I’ve had the opportunity to try quite a few Apple Watch apps on the Apple Watch and several of them not only impressed me — they delighted me.
I’m not deluding myself. There will be times when they’re slow or fail to update, when they don’t work the way I expect them to, or when I’m forced to work around them instead of with them. That still happens with phone, tablet, and computer software sometimes, of course, but I’m expecting it to happen more with the Apple Watch because it’s so new. Because we’re all — Apple, developers, and customers — going to need to learn what it really is and what it means.
Native apps will come, maybe extended or third-party watch faces, maybe with other things we’ve only begun to discuss. And one day the Apple Watch will go iPhone-free the way the iPhone went PC-free with iOS 5. (Yes, it took five years.)

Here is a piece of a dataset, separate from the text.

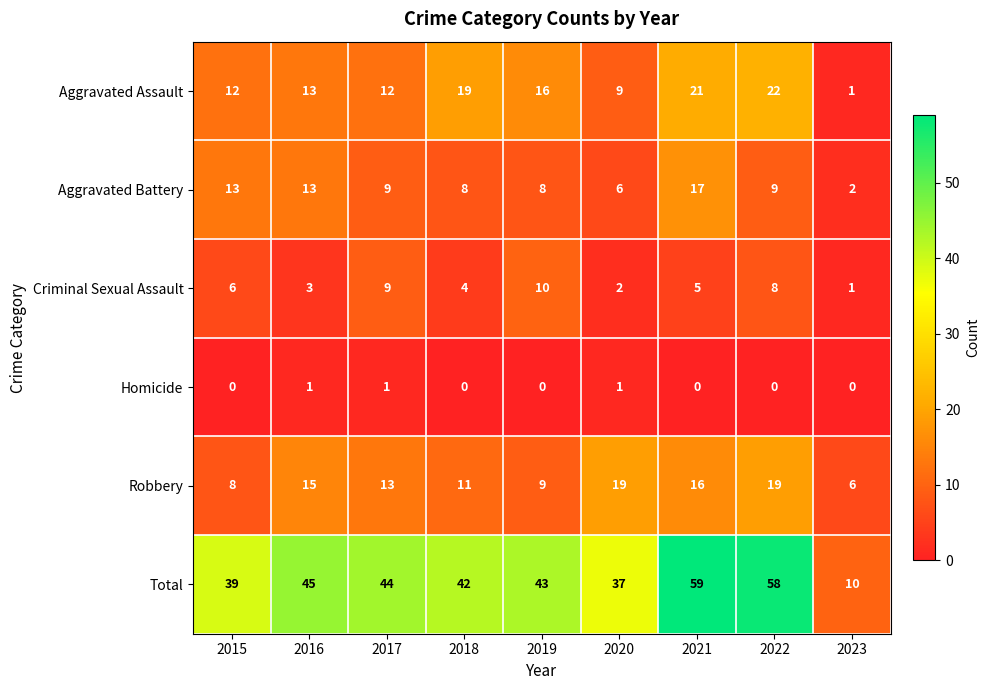

The value of Aggravated Battery at 2015 is 20. True or false?

False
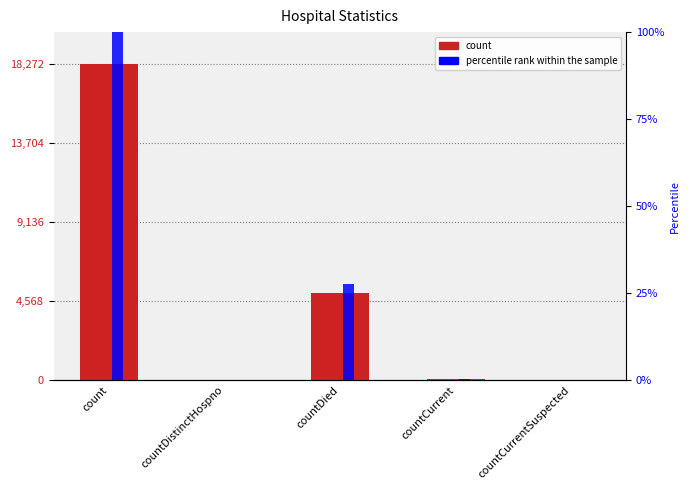

What position from the left is countDied?

3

For now, the apps that are on the Apple Watch – specifically 3rd party apps – are not client apps in the traditional sense. Where as the apps you have on your iPhone and iPad are developed specifically for that device, there are not currently any native Apple Watch apps. The 3rd party apps that are being discussed, shown and advertised are projections of the app from their iPhone counterpart. Developers have been given access to WatchKit – a framework from Apple that allows developers to code their iPhone apps so they can have a working extension of their app on the Apple’s newest device. There are going to be some limitations in current versions of Apple Watch apps but when Apple release an SDK for native Watch apps later this year, then Watch apps will then have the potential to be more powerful and delightful.
Apple is launching their watch conservatively, limiting the capabilities of the hardware for any number of reasons we can only speculate about—including battery life, software stability, or even their desire to train users and developers in best UX practices before enabling more options.

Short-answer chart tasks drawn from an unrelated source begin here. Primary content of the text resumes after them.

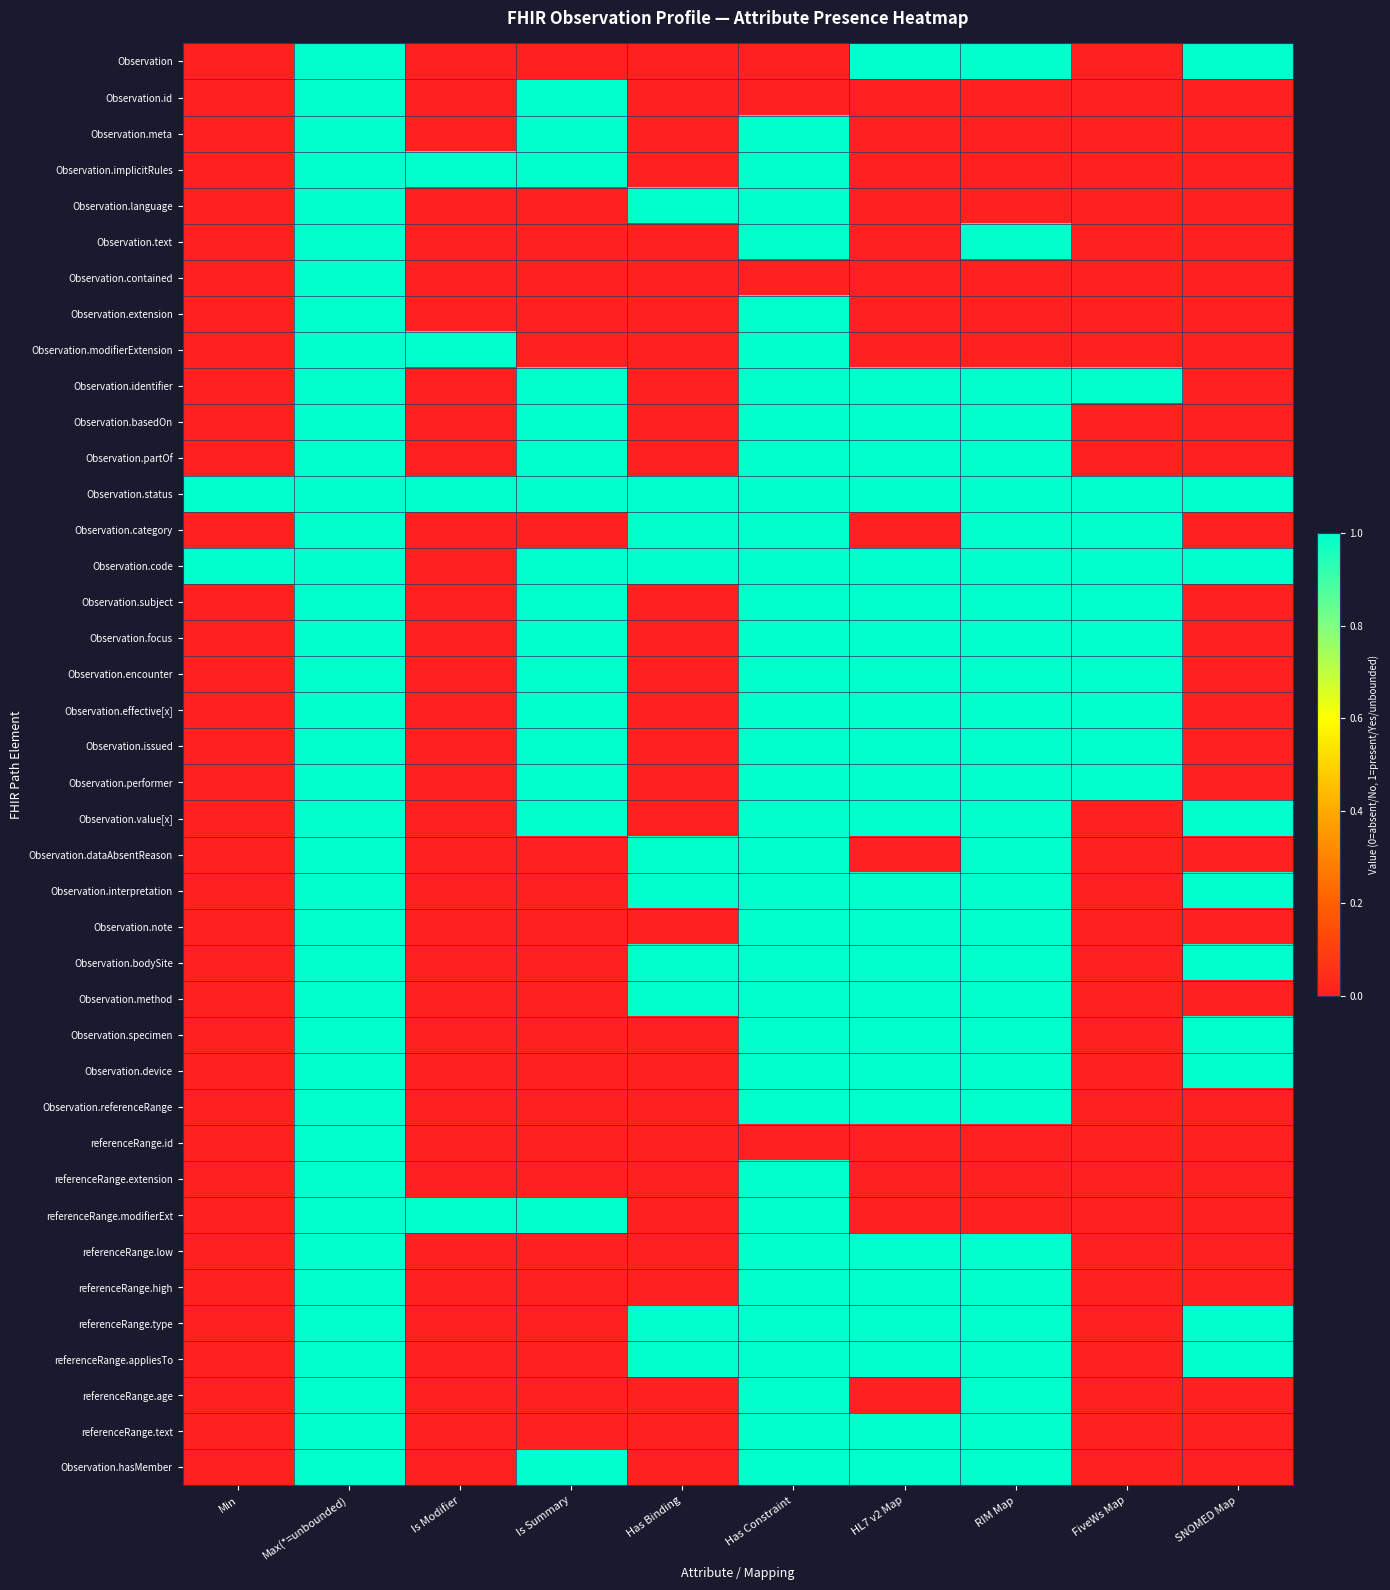

Which label corresponds to the largest value in the chart?

Max(*=unbounded)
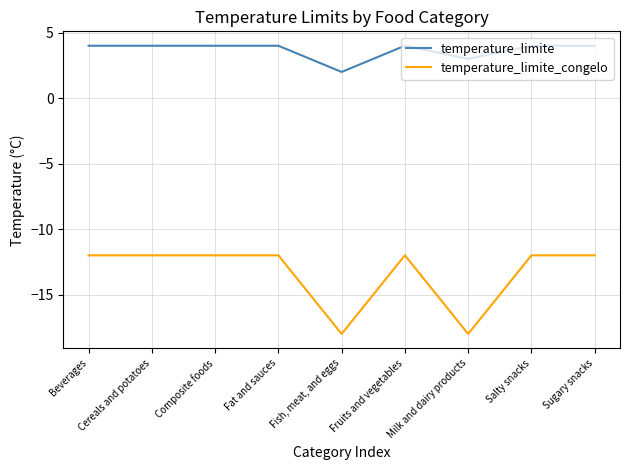

What is the total value across all series at Fruits and vegetables?

-8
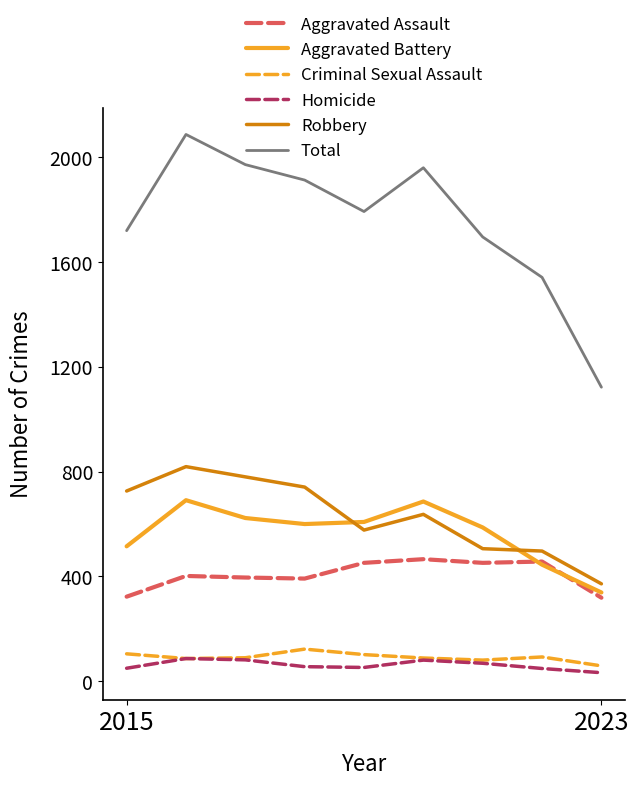

True or false: Aggravated Assault and Criminal Sexual Assault intersect in this chart.

False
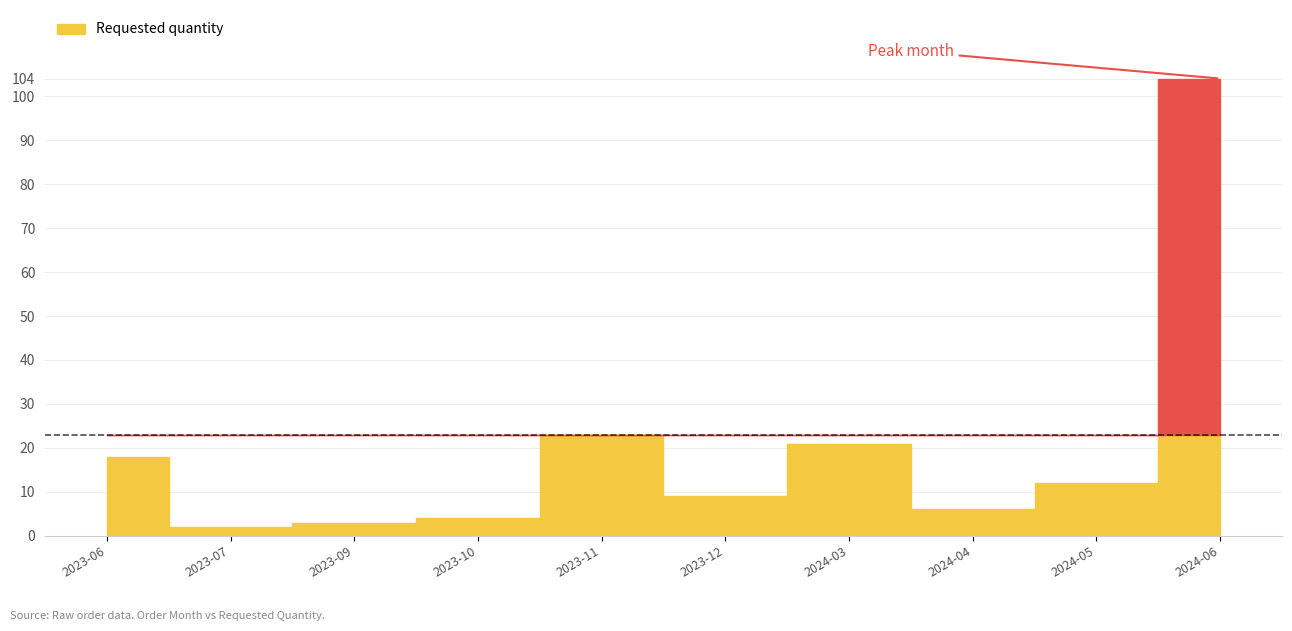

How many values are below 12?

5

But the Apple Watch that will ship on day one won’t be the Apple Watch of fanboy mythos. It’s a severely limited piece of technology with UI that will feel dated. And there’s nothing that the world of developers can do to improve the platform or create some paradigm shift until Apple lets them.
With Apple announcing the date for this year’s upcoming annual WWDC conference, news of this native SDK for Apple Watch could well be announced then.